An incorrect view of creativity…
Thursday, January 28th, 2016In his op-ed article on creativity in the NY Times, Prof. Adam Grant, management and psych professor at the Wharton School of UPenn, says step one to creativity is to procrastinate. “Creativity takes time. So I’m trying not to make progress toward my goal.” I think that’s BS, and I’m hoping I’m not alone. The first part depends on your definition of creativity, of course. Presumably, this prof, who’s trying to sell his book, Originals: How Non-Conformists Move the World, is using a business definition. I don’t see much creativity in the business world. I see it in the author/composer of Hamilton; I’ve seen it in the works of Alejandro Obregon and Gabriel Garcia Marquez; and I’ve seen it in scientists and engineers, from researchers to smart phone and car designers. Grant confuses creativity with business acumen.

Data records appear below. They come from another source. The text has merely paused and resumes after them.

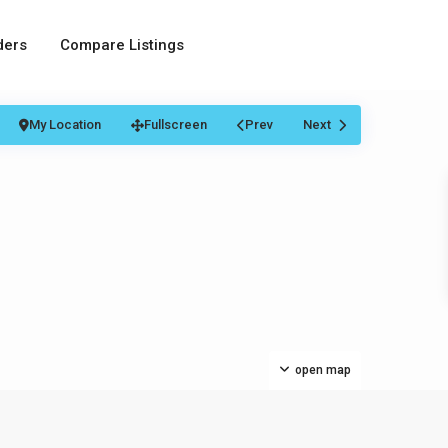
ders
Compare Listings
My Location
Fullscreen
Prev
Next
open map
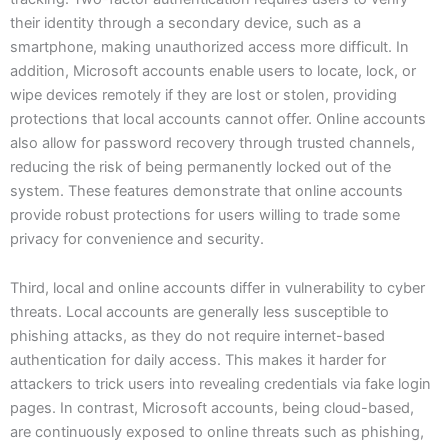
their identity through a secondary device, such as a
smartphone, making unauthorized access more difficult. In
addition, Microsoft accounts enable users to locate, lock, or
wipe devices remotely if they are lost or stolen, providing
protections that local accounts cannot offer. Online accounts
also allow for password recovery through trusted channels,
reducing the risk of being permanently locked out of the
system. These features demonstrate that online accounts
provide robust protections for users willing to trade some
privacy for convenience and security.
Third, local and online accounts differ in vulnerability to cyber
threats. Local accounts are generally less susceptible to
phishing attacks, as they do not require internet-based
authentication for daily access. This makes it harder for
attackers to trick users into revealing credentials via fake login
pages. In contrast, Microsoft accounts, being cloud-based,
are continuously exposed to online threats such as phishing,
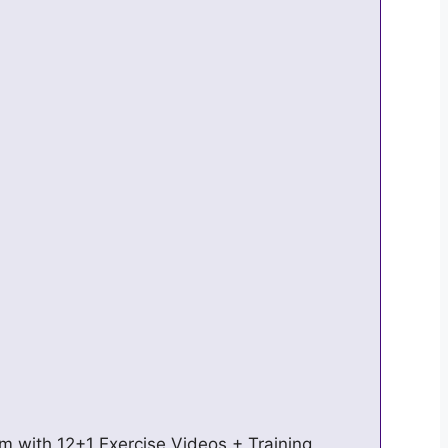
 with 12+1 Exercise Videos + Training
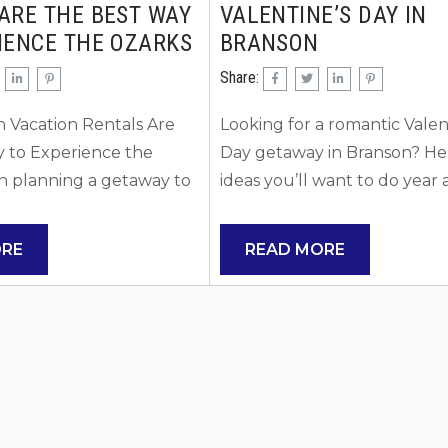
ARE THE BEST WAY
VALENTINE’S DAY IN
IENCE THE OZARKS
BRANSON
Share:
 Vacation Rentals Are
Looking for a romantic Valen
y to Experience the
Day getaway in Branson? Her
 planning a getaway to
ideas you’ll want to do year 
choosing the right place
year! 1. Stay at a Romantic L
shape your entire
Retreat Choose a lakeside ca
ORE
READ MORE
Branson vacation rentals
rental near Table Rock Lake
y become the preferred
rentals offer romantic amenit
milies, couples, and
private hot tubs, cozy firepl
want more space,
waterfront views, creating t
lexibility than a
perfect atmosphere to unwin
otel can offer. Unlike
Have a Picnic Pack a picnic 
ion rentals allow you to
spend the day exploring the.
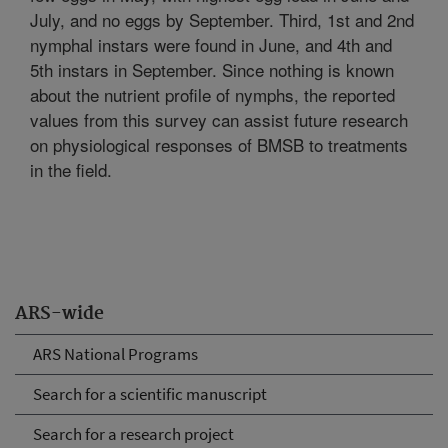
July, and no eggs by September. Third, 1st and 2nd
nymphal instars were found in June, and 4th and
5th instars in September. Since nothing is known
about the nutrient profile of nymphs, the reported
values from this survey can assist future research
on physiological responses of BMSB to treatments
in the field.
ARS-wide
ARS National Programs
Search for a scientific manuscript
Search for a research project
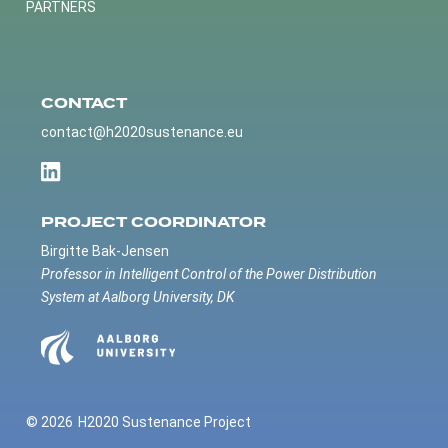
PARTNERS
CONTACT
contact@h2020sustenance.eu
PROJECT COORDINATOR
Birgitte Bak-Jensen
Professor in Intelligent Control of the Power Distribution
System at Aalborg University, DK
© 2026
H2020 Sustenance Project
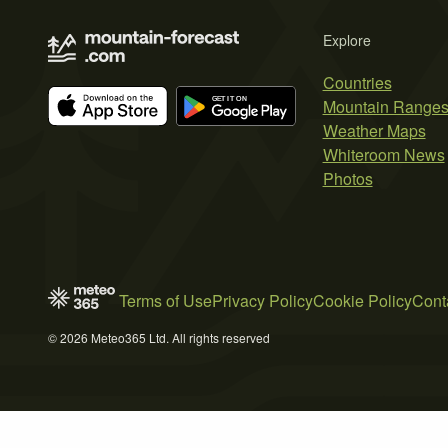
Explore
Countries
Mountain Range
Weather Maps
Whiteroom News
Photos
Terms of Use
Privacy Policy
Cookie Policy
Cont
© 2026 Meteo365 Ltd. All rights reserved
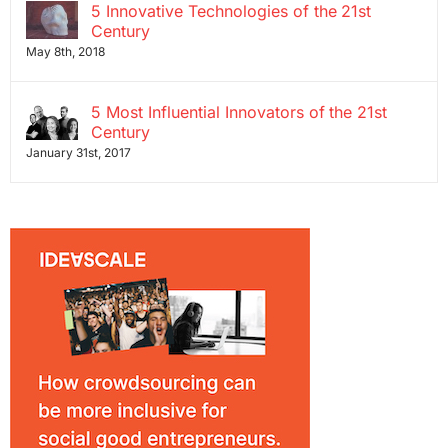
5 Innovative Technologies of the 21st
Century
May 8th, 2018
5 Most Influential Innovators of the 21st
Century
January 31st, 2017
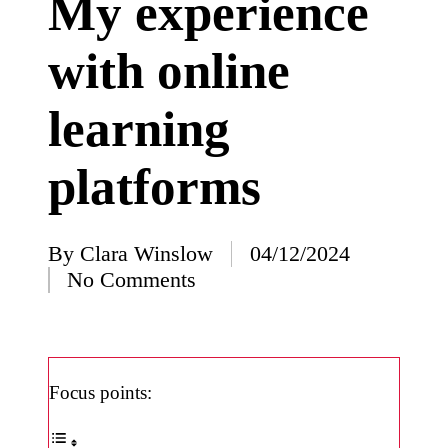
My experience
I’ve
with online
learned
from
learning
using
Yoza
platforms
23/12/2024
What
impress
By
Clara Winslow
04/12/2024
Posted
No Comments
ed me
by
about
Yoza’s
design
Focus points:
23/12/2024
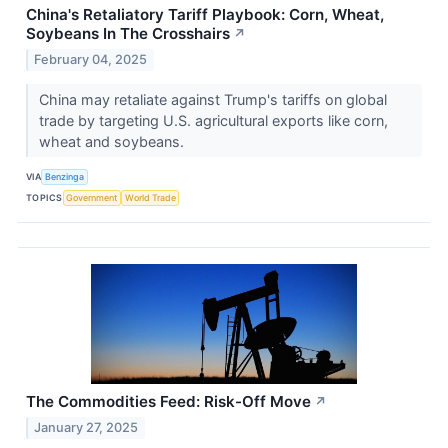
China's Retaliatory Tariff Playbook: Corn, Wheat,
Soybeans In The Crosshairs
↗
February 04, 2025
China may retaliate against Trump's tariffs on global
trade by targeting U.S. agricultural exports like corn,
wheat and soybeans.
VIA
Benzinga
TOPICS
Government
World Trade
The Commodities Feed: Risk-Off Move
↗
January 27, 2025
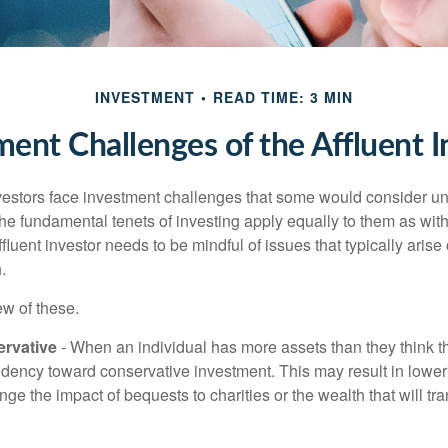
INVESTMENT
READ TIME: 3 MIN
ment Challenges of the Affluent I
vestors face investment challenges that some would consider uni
The fundamental tenets of investing apply equally to them as wit
affluent investor needs to be mindful of issues that typically arise
.
ew of these.
rvative
- When an individual has more assets than they think th
ndency toward conservative investment. This may result in lower
ge the impact of bequests to charities or the wealth that will tra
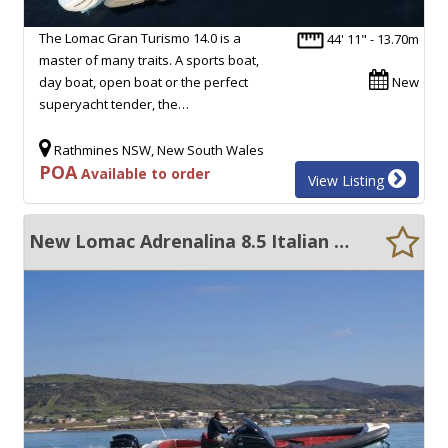
The Lomac Gran Turismo 14.0 is a
44' 11" - 13.70m
master of many traits. A sports boat,
day boat, open boat or the perfect
New
superyacht tender, the…
Rathmines NSW, New South Wales
POA
Available to order
View Listing
New Lomac Adrenalina 8.5 Italian RIB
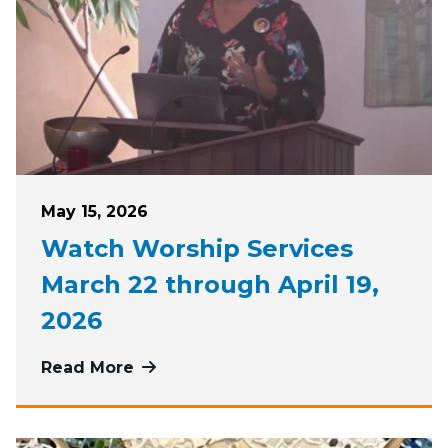
Posted on
May 15, 2026
Watch Worship Services
March 22 through April 19,
2026
Read More
more about Watch Worship Services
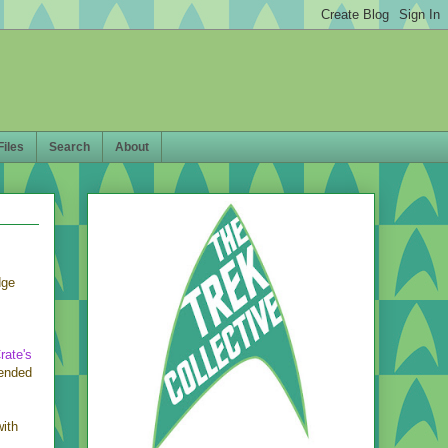
Files
Search
About
dge
rate's
 ended
with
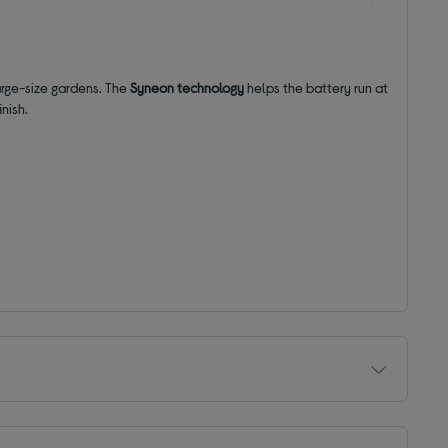
arge-size gardens. The
Syneon technology
helps the battery run at
inish.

Trump has the latter, but he isn’t creative (come to think of it, Trump and his progeny went to Wharton).
So, let’s get past that first statement in the quote and move on to the second. Procrastination is the opposite of creativity! If one procrastinates, s/he’s doing absolutely nothing. Now Alan Watts might say doing nothing is accomplishing something—that’s part of Buddhist teaching (make your mind blank to achieve enlightenment)—but it sure as hell isn’t being creative. I’d generally call it wasting time! At a conference once some Austrian physicists told me that they were in the process of thinking about getting some dinner. Maybe that’s typically Austrian—I seem to remember Vienna as pretty laid back (but probably not during WWII)—but dinner just isn’t that complicated, and time spent in the process of thinking about it would be better spent doing physics in this case, where a physicist can and should be creative. Leave the dinner creativity to chefs—culinary art is creative, but only when you do it, not in the process of thinking about it.